### The task
I need each line of the entries below that includes the string "mathematical".

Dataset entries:

——————————

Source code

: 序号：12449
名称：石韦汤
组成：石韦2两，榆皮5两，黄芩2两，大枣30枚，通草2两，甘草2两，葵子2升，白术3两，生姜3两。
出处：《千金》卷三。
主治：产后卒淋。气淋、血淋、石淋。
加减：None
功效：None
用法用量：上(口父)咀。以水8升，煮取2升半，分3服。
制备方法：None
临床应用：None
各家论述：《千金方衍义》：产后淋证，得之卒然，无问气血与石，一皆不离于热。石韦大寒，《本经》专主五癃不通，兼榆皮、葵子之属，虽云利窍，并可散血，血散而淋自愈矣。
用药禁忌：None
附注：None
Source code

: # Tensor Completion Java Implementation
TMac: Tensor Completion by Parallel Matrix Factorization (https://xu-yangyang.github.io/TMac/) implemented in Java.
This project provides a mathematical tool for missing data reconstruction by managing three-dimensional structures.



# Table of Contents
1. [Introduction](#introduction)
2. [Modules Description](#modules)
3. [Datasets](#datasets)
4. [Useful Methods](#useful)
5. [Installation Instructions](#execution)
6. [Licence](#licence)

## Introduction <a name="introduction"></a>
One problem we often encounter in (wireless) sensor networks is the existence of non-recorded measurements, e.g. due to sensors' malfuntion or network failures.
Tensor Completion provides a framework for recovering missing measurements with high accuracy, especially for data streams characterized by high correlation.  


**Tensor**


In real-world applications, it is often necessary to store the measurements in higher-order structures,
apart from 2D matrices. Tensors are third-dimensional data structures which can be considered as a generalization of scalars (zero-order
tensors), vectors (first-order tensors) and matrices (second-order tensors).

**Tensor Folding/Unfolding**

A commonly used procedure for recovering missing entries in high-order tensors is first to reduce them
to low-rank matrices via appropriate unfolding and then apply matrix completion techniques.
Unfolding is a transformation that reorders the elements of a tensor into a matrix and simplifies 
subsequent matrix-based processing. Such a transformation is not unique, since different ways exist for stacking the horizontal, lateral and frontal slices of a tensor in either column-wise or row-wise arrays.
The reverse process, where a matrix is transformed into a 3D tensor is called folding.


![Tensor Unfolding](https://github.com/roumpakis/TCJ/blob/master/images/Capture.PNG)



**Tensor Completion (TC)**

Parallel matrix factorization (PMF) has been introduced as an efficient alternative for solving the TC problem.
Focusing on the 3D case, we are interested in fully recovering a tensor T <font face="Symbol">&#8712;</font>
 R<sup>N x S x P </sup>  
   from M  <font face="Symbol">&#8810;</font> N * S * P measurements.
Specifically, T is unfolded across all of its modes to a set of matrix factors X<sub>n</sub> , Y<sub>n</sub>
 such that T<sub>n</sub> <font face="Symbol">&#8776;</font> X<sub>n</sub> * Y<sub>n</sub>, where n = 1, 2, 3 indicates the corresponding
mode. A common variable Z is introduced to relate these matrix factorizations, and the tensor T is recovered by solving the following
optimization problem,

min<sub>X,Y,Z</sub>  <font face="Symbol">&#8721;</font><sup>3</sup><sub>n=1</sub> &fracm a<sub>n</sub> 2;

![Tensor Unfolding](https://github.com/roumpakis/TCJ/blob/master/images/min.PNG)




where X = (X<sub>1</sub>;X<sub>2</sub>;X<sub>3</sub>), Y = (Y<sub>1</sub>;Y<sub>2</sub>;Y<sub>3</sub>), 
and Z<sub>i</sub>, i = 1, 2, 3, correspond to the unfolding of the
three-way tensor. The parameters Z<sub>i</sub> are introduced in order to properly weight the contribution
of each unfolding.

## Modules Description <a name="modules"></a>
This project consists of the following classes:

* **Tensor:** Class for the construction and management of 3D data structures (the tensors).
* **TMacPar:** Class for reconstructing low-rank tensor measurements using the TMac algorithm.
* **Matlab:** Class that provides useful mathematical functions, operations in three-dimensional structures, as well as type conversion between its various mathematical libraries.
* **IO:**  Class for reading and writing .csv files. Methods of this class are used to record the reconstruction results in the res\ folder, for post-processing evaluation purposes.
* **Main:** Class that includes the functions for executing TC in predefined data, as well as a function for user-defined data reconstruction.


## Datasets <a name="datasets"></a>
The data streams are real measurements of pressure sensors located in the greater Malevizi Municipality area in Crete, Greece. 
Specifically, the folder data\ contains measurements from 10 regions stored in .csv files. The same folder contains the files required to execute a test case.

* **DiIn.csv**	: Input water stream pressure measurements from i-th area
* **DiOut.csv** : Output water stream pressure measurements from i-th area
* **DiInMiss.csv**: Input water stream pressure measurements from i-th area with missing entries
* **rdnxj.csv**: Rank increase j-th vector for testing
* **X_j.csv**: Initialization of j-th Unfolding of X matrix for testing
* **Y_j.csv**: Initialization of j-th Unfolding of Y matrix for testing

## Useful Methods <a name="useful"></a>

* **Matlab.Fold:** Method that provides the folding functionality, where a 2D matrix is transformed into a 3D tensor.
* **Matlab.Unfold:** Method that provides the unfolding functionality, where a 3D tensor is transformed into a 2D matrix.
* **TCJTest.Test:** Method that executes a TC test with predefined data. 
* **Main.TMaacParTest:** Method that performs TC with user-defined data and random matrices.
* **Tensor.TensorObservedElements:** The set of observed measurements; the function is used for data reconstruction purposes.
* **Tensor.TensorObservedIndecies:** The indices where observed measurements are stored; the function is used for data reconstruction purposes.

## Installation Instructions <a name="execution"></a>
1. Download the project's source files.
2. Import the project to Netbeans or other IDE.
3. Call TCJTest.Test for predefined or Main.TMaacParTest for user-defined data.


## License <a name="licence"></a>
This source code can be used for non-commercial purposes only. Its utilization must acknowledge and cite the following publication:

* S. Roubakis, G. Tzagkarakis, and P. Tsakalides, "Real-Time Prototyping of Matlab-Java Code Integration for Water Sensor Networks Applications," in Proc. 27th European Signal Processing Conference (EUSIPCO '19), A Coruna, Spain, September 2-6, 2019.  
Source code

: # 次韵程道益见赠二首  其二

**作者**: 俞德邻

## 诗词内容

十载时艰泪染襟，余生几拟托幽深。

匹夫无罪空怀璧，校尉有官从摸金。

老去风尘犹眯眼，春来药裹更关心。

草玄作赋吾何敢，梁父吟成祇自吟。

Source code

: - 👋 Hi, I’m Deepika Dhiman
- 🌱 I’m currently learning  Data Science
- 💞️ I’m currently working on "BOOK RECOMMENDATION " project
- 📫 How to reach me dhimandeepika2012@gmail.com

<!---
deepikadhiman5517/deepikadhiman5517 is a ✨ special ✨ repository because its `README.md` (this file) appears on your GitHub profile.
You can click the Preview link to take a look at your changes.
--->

——————————

### Exercise answer
This project provides a mathematical tool for missing data reconstruction by managing three-dimensional structures.
* **Matlab:** Class that provides useful mathematical functions, operations in three-dimensional structures, as well as type conversion between its various mathematical libraries.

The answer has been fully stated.